He went to his rooms and dressed, sad, thoughtful, and dispirited. The
world of Paris was like an ocean of mud for him just then; and it
seemed that whoever set foot in that black mire must needs sink into
it up to the chin.

"Their crimes are paltry," said Eugene to himself. "Vautrin was
greater."

He had seen society in its three great phases--Obedience, Struggle,
and Revolt; the Family, the World, and Vautrin; and he hesitated in
his choice. Obedience was dull, Revolt impossible, Struggle hazardous.
His thoughts wandered back to the home circle. He thought of the quiet
uneventful life, the pure happiness of the days spent among those who
loved him there. Those loving and beloved beings passed their lives in
obedience to the natural laws of the hearth, and in that obedience
found a deep and constant serenity, unvexed by torments such as these.

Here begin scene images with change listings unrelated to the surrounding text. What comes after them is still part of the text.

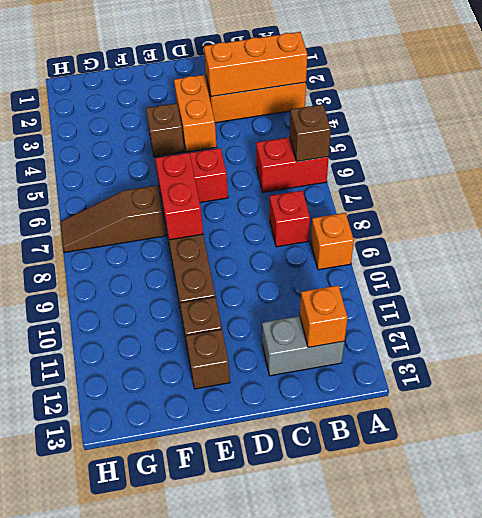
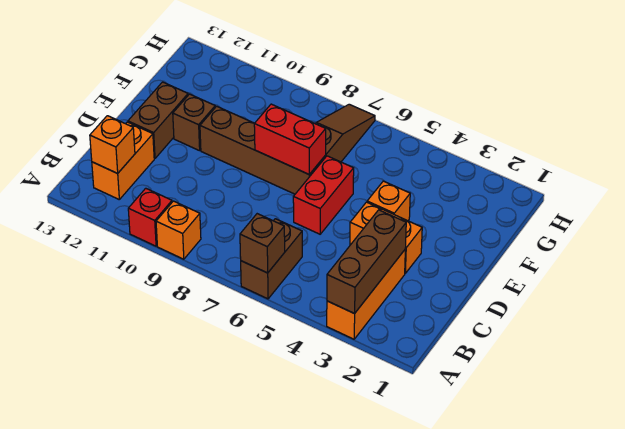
orange brick A3:C3 level 2 -> brown brick A3:C3 level 2
red brick A6:B6 level 1 -> brown brick A6:B6 level 1
red brick B8 level 1 -> red brick A10 level 1
grey brick B12:C12 level 1 -> orange brick B12:C12 level 1
brown brick E4 level 1 -> orange brick E4 level 1
brown brick E12 level 1 -> brown brick D12:E12 level 1

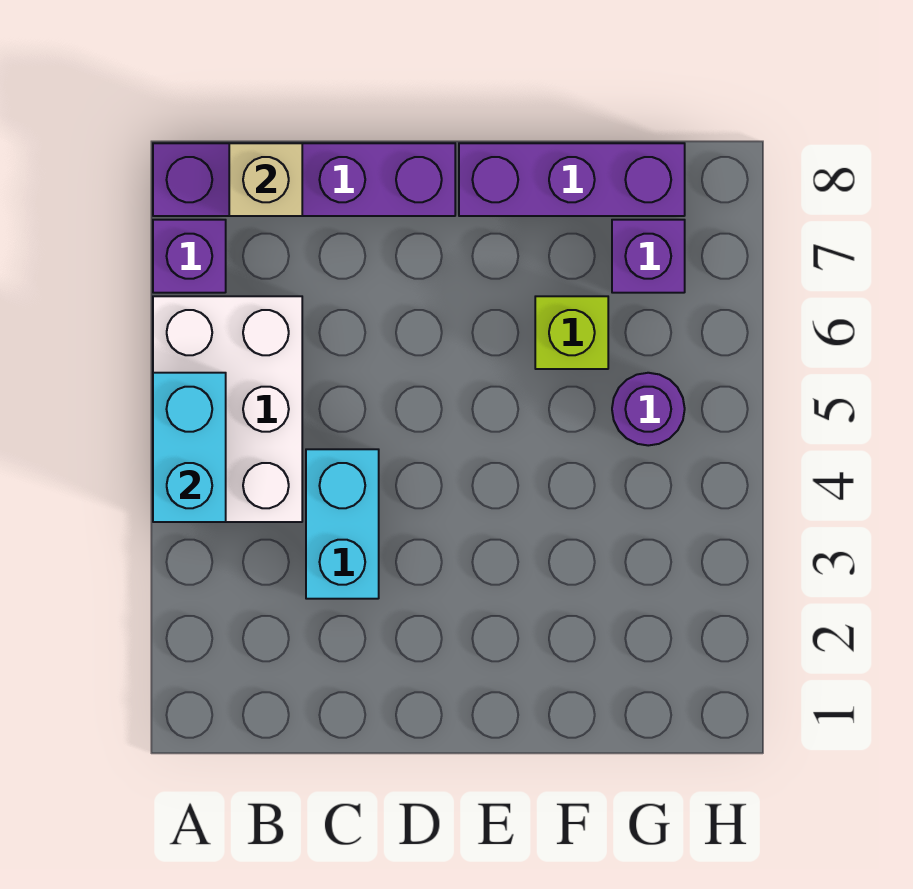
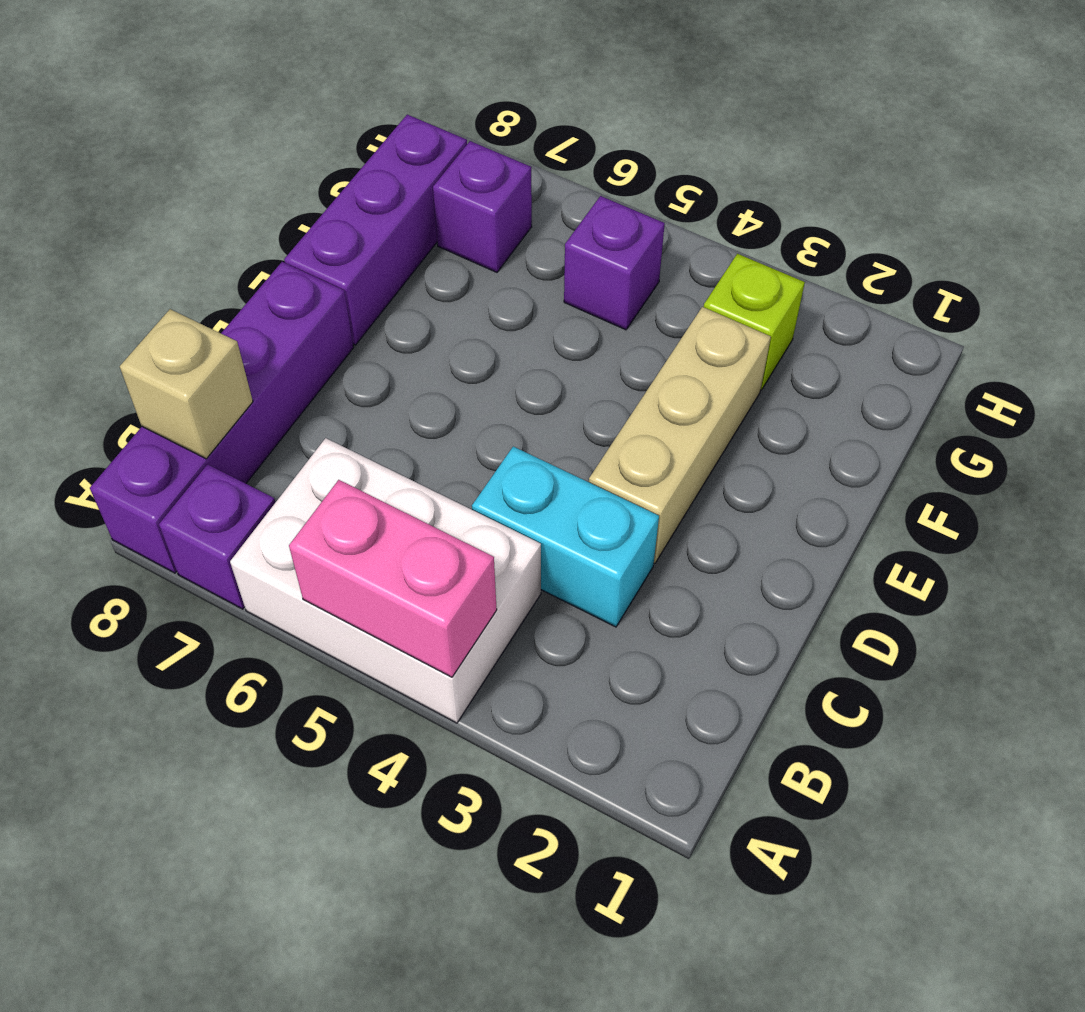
cyan brick A4:A5 level 2 -> pink brick A4:A5 level 2
none -> tan brick D3:F3 level 1
lime brick F6 level 1 -> lime brick G3 level 1
purple round brick G5 level 1 -> purple brick G5 level 1

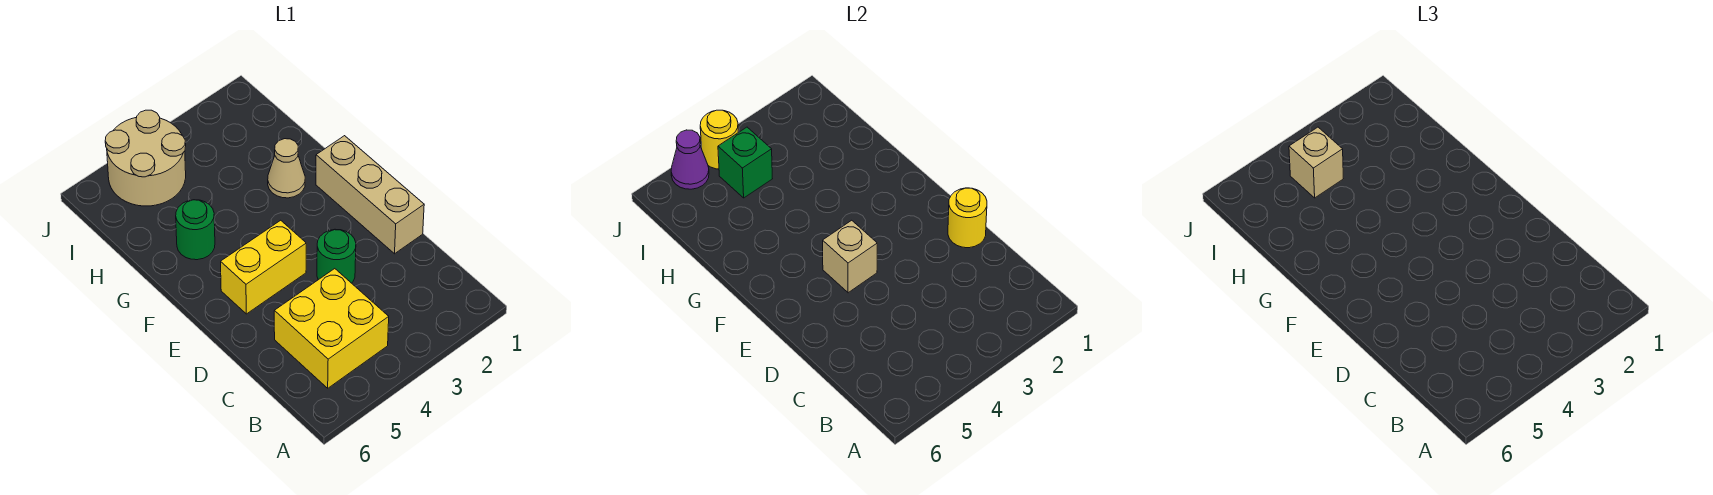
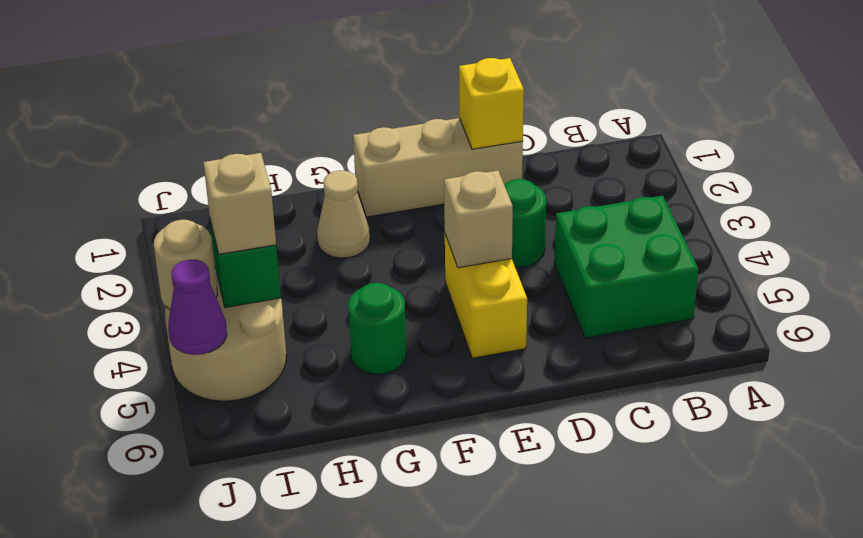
yellow brick B4:C5 level 1 -> green brick B4:C5 level 1
yellow round brick D1 level 2 -> yellow brick D1 level 2
yellow round brick J4 level 2 -> tan round brick J4 level 2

Yet, for all his good impulses, he could not bring himself to make
profession of the religion of pure souls to Delphine, nor to prescribe
the duties of piety to her in the name of love. His education had
begun to bear its fruits; he loved selfishly already. Besides, his
tact had discovered to him the real nature of Delphine; he divined
instinctively that she was capable of stepping over her father's
corpse to go to the ball; and within himself he felt that he had
neither the strength of mind to play the part of mentor, nor the
strength of character to vex her, nor the courage to leave her to go
alone.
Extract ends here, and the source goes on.